» **YOUR TASK**
In the entries that follow, repeat exactly the lines from the one that has "pinky mcp: (209, 227)" through the one that has "middle dip: (176, 251)", but omit pictures.
^^^^^^^^^^^^^^^^
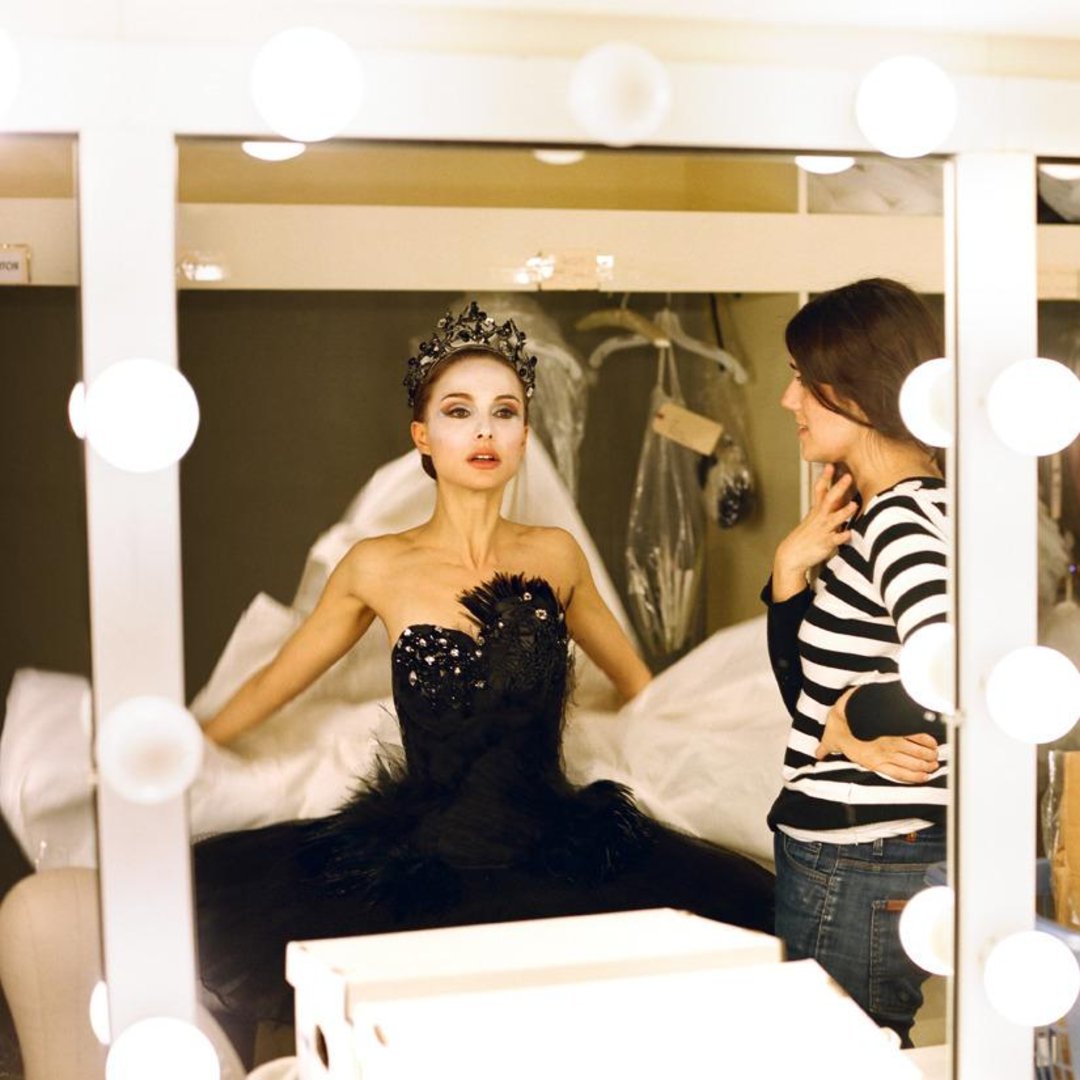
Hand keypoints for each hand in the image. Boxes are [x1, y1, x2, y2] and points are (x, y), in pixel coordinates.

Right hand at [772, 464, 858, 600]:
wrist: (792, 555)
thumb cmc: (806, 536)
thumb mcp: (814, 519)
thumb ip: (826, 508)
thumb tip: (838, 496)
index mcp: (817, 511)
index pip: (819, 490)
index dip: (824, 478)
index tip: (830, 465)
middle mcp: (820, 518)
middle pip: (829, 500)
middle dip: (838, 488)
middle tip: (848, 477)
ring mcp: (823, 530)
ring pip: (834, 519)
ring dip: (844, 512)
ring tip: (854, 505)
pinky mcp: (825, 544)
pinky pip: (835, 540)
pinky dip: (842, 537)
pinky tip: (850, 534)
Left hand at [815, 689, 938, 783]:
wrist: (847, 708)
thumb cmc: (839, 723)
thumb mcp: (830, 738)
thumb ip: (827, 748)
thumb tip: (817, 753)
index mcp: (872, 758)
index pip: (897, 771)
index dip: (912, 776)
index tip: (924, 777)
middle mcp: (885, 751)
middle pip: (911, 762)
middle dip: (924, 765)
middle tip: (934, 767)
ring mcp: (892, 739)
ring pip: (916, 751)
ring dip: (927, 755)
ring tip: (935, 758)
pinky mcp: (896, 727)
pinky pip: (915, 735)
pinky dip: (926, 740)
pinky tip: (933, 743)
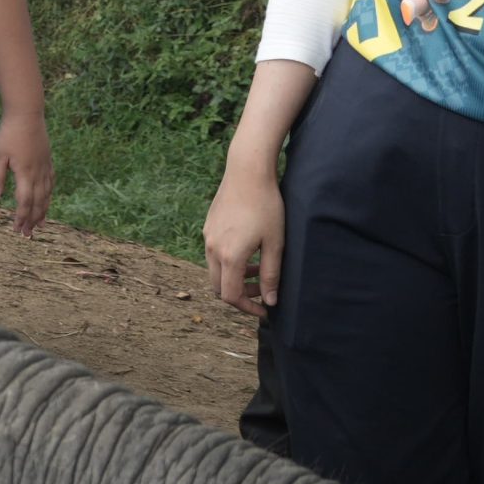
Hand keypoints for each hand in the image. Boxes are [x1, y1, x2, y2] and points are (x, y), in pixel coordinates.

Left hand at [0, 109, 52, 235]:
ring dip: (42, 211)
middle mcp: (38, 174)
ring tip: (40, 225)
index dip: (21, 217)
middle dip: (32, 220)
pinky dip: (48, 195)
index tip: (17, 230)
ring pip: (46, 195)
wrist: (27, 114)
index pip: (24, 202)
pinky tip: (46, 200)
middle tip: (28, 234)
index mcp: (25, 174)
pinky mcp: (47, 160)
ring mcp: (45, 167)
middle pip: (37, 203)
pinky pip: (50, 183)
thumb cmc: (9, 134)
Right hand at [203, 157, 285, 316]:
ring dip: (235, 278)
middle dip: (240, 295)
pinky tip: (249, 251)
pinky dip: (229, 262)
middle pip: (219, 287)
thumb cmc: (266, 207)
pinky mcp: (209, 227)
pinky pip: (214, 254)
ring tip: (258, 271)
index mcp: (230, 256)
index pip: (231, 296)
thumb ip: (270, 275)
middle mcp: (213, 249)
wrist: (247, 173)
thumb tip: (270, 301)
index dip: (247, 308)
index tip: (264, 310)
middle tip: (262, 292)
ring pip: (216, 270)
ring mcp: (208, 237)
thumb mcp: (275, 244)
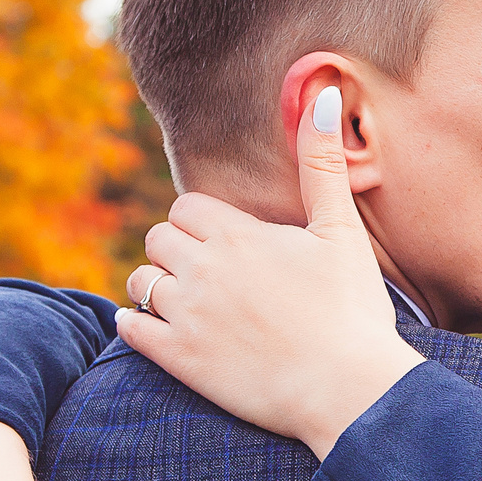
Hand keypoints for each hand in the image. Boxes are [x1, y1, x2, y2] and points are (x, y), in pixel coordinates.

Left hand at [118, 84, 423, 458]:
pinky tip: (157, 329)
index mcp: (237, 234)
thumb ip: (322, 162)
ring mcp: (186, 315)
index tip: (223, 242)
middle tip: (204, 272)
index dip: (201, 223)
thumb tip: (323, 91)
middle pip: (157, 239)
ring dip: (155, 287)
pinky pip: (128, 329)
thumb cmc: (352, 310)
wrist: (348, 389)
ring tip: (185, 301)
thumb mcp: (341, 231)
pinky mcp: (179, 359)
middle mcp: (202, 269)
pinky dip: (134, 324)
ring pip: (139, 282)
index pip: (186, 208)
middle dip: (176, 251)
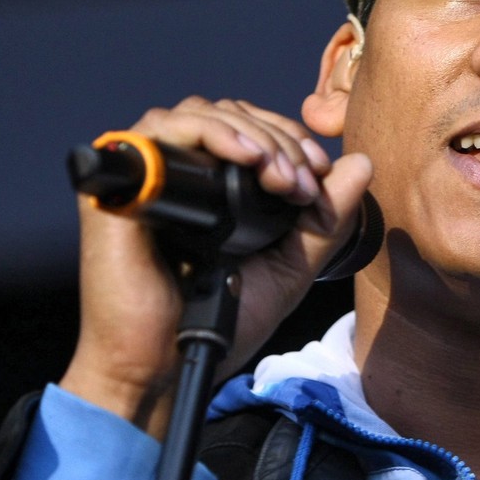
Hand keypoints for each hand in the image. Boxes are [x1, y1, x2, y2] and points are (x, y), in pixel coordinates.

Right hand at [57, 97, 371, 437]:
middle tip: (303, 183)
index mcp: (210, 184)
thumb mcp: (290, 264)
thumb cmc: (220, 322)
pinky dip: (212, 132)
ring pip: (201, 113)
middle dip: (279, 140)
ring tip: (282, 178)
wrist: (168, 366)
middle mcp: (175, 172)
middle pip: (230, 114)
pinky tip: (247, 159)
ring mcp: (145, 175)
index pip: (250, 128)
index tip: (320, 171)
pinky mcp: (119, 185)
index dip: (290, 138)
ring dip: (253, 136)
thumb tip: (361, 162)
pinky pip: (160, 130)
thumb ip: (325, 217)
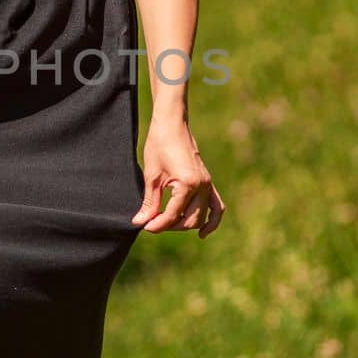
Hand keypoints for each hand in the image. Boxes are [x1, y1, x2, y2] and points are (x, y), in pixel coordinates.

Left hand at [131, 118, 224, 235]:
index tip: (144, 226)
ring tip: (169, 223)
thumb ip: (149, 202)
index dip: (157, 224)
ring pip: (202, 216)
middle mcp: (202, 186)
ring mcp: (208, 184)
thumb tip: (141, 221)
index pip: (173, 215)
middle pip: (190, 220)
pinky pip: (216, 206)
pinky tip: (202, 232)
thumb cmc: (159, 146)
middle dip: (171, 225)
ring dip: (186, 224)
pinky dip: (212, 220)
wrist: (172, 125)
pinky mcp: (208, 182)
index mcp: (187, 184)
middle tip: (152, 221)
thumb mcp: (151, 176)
^^^^^^^^^^^^^^^^
» **REPLY TO THE EXERCISE**
pinky mcp: (209, 227)
pinky pip: (214, 254)
ring tip: (258, 271)
index mcp: (230, 256)
index pip: (231, 296)
thumb ip: (270, 275)
middle mcp: (213, 249)
wrist: (247, 173)
thumb tip: (270, 301)
index dip: (247, 308)
index tip: (264, 310)
middle tip: (262, 292)
ring pip: (216, 270)
ring mcp: (208, 237)
thumb mcp: (275, 244)
Hand keypoints for each hand in the image. Boxes are [x1, y1, x2, y2] and points are (x, y), in pixel coordinates.

Left hand at [118, 84, 423, 458]:
pinky tip: (157, 329)
index mcp: (237, 234)
thumb ip: (322, 162)
ring mcp: (186, 315)
index tip: (223, 242)
middle tip: (204, 272)
index dip: (201, 223)
thumb tip: (323, 91)
middle pip: (157, 239)
ring dip: (155, 287)
pinky pip: (128, 329)
thumb cmc: (352, 310)
wrist: (348, 389)
ring tip: (185, 301)
thumb mcp: (341, 231)
pinky mcp: (179, 359)
middle mcp: (202, 269)
pinky dip: (134, 324)
ring pip: (139, 282)
index pip: (186, 208)
middle dip: (176, 251)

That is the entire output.